The procedure should read data—bytes as chars from standard input—until it fills the buffer or reaches the end of file. Of course, you'll be reading from terminal input, but we'll see below that it too can run out. (Read the man page for your preferred input method on how to detect the end of file, often with feof(stdin).)

The function should read as much data as is present (however many lines, and beyond any zero value that might otherwise indicate the null termination of a string. Because the data stream being read could be the result of an XOR operation of an ASCII character with a random set of bits, the result could be any other set of bits (including '\0'). The function must therefore read until it reaches the EOF. You will likely want to use getchar, because scanf and fgets both stop reading when they encounter a newline.

Likewise, no initial user prompt should be given. However, if your program encounters any error in reading the text (perhaps as detected by ferror(stdin)), an error message should be printed and the empty string placed in buffer.

The number of characters read into the buffer should be returned.

Note that size_t is a system-independent type (typically an unsigned integer) used to represent the maximum size of any object. It is defined in several places, including stdlib.h.

Identify Random Bits

The C standard library specifies that rand will return a value between 0 and RAND_MAX (a value defined by stdlib.h). It is therefore possible that that not all the bits in the values returned by rand will be usably random.

Thus, your next task will be to determine how many bits are usable among the ints returned by rand.

We will assume as a precondition that the value of RAND_MAX in binary is a leading sequence of zeros followed by a sequence of ones. Note that because many systems use an arithmetic right shift, we will also require that the argument not exceed INT_MAX (defined in limits.h), which is to say that the argument must be positive (when signed) so that the leading/leftmost bit is always zero. (This assumption is not strictly necessary, but it greatly simplifies your function for our purposes.)

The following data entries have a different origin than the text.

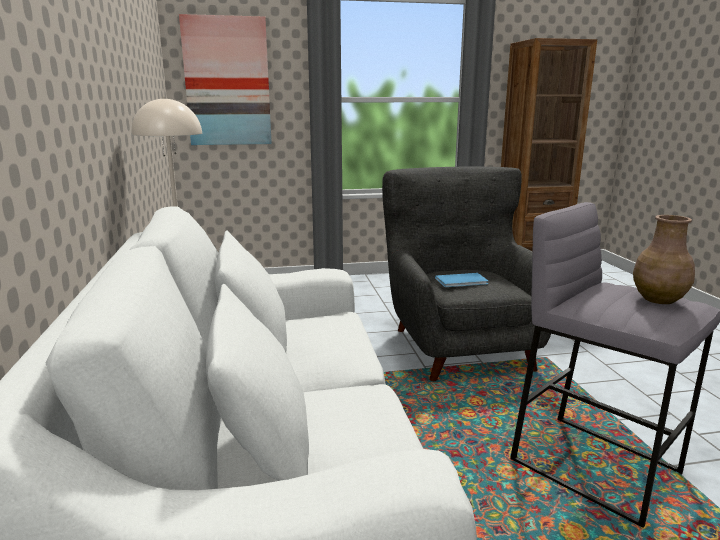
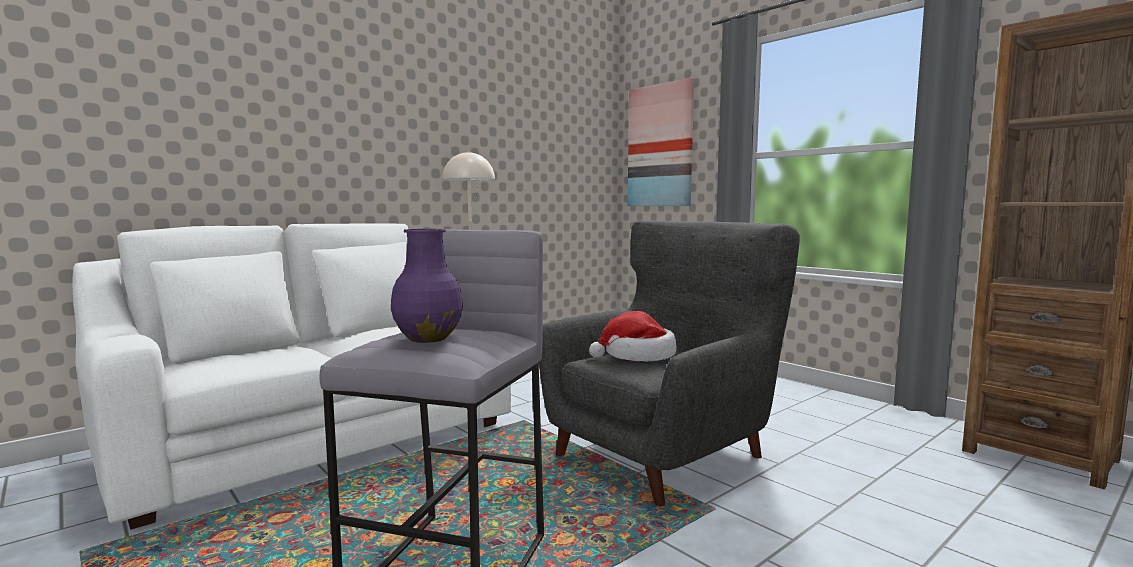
camera: 60 degrees right, 10 degrees down
(463, 281) = (637, 356): blue book -> hat
(659, 299) = (427, 338): brown vase -> purple vase

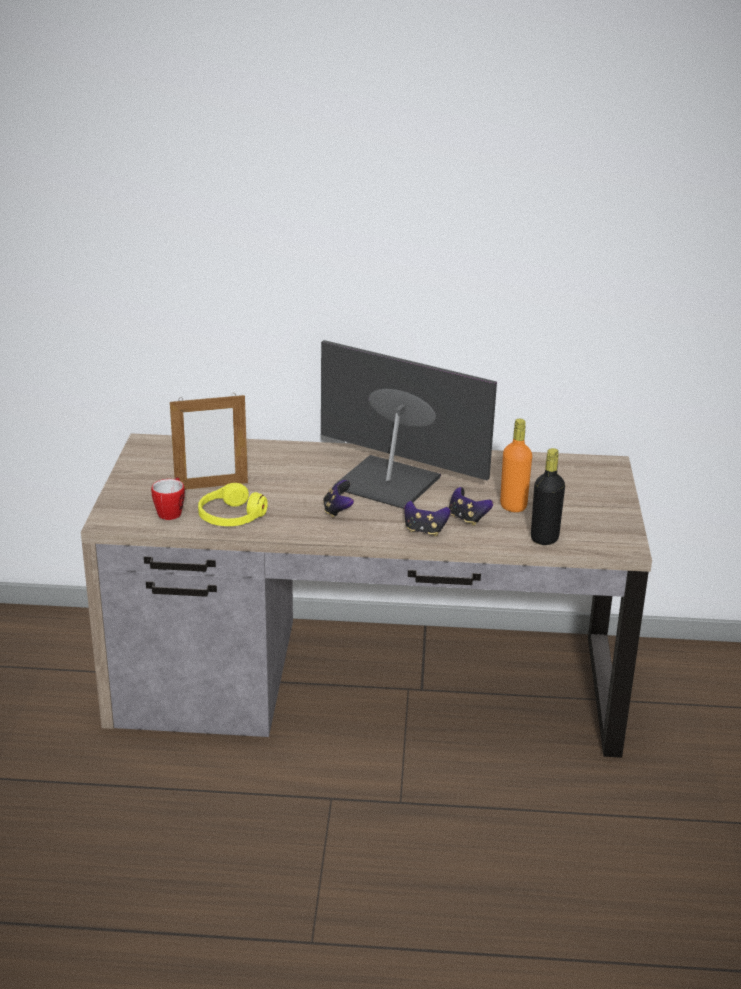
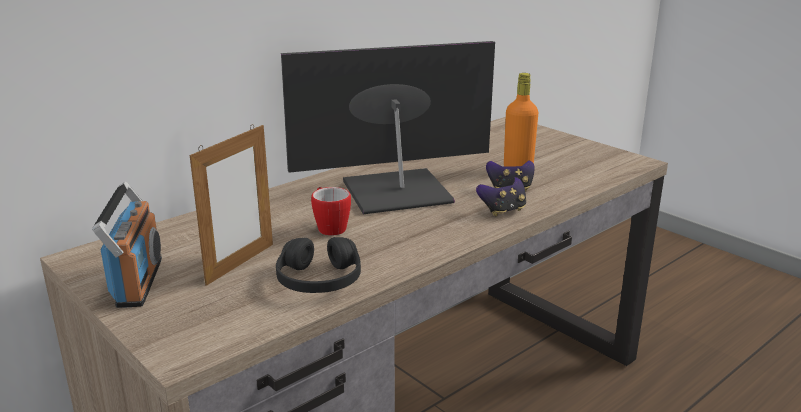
camera: 45 degrees left, 5 degrees down
(149, 471) = (138, 282): none -> radio
(171, 512) = (244, 307): mug -> mug (329, 227)
(231, 517) = (319, 280): yellow headphones -> black headphones
(337, 511) = (405, 228): game controller -> none
(544, 538) = (586, 179): black bottle -> none

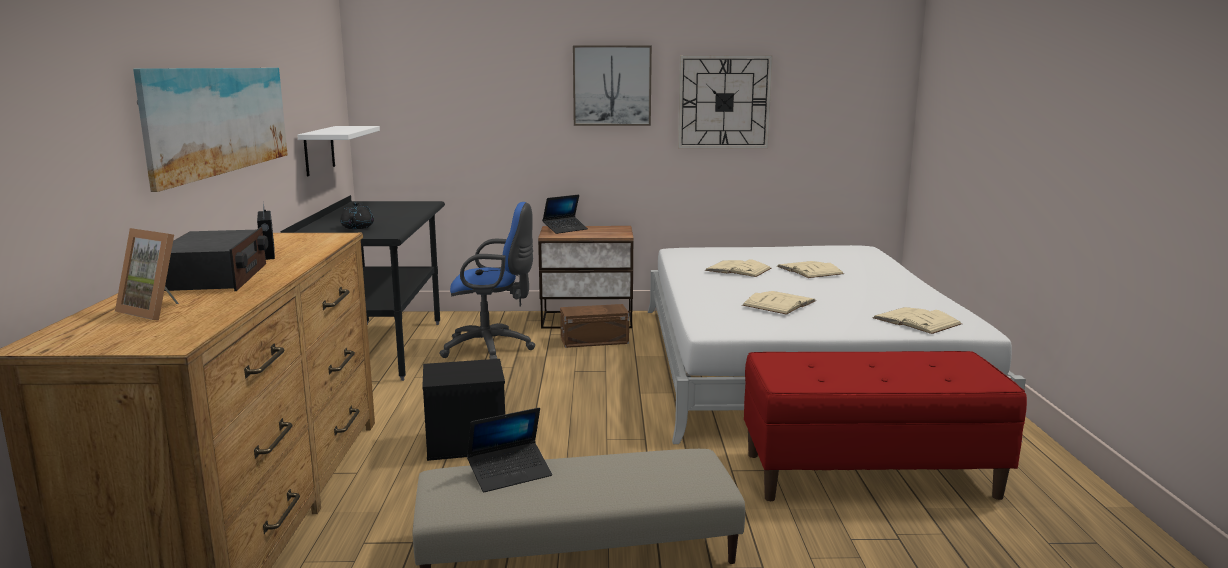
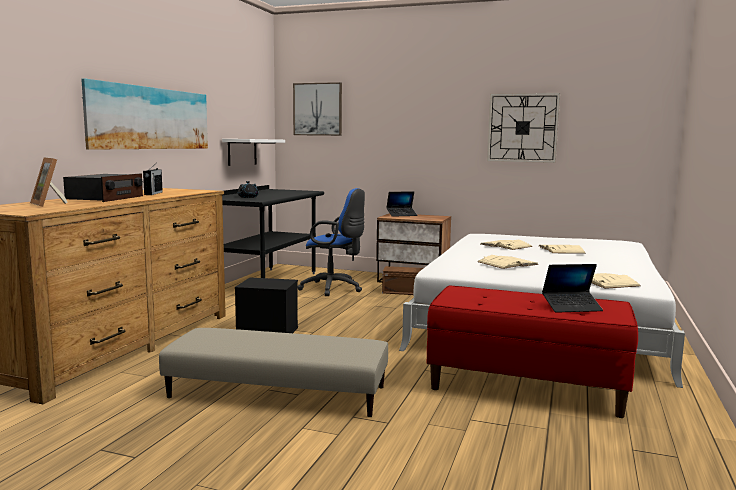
camera: 20 degrees right, 5 degrees down
(510, 474) = (241, 334): laptop -> laptop (571, 307)
(612, 85) = (441, 116): picture -> picture (318, 109)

Write the following function that determines the number of (binary) ones in any integer formatted in such a sequence.

size_t
bits_in_mask (int mask);

Examples

bits_in_mask (255) // 28-1
8
bits_in_mask (3)
2
bits_in_mask (1048575) // 220-1
20
bits_in_mask ((1<<18)-1) // 218-1
18
bits_in_mask (RAND_MAX)
31

Note that the last value is system-dependent and not a universal property of the C ecosystem.

Encrypting Text

Using the examples outlined above as your guide, you will need to use the sizeof operator, the RAND_MAX constant and the bits_in_mask function to implement the XOR cipher stream. Complete the function

void
xor_encrypt (char buffer[], size_t len)
{
  size_t chars_per_key = ???; // Number of chars cipherable per random int

 ...
} // encrypt

Note that Approach 1 above will not need to calculate chars_per_key. Approaches 2 and 3 will require this value be calculated using system-independent operators and named constants. In the examples, the calculated value would be 3.

As indicated by main above, encrypt should transform the first len characters of buf in place using calls to rand to generate the keys.

Regardless of which approach is used, the same function can both encrypt and decrypt the text (assuming srand is called with the appropriate seed).

Additional Requirements

Tips

Grading

In addition to the general grading guidelines for evaluation, the assignment is worth 30 points.

A five point penalty will apply to any submission that includes personally identifying information anywhere other than the references/honesty file.

Global variables may not be used anywhere; use of any global variable will result in a grade of zero. Instead, use parameters to pass values into functions.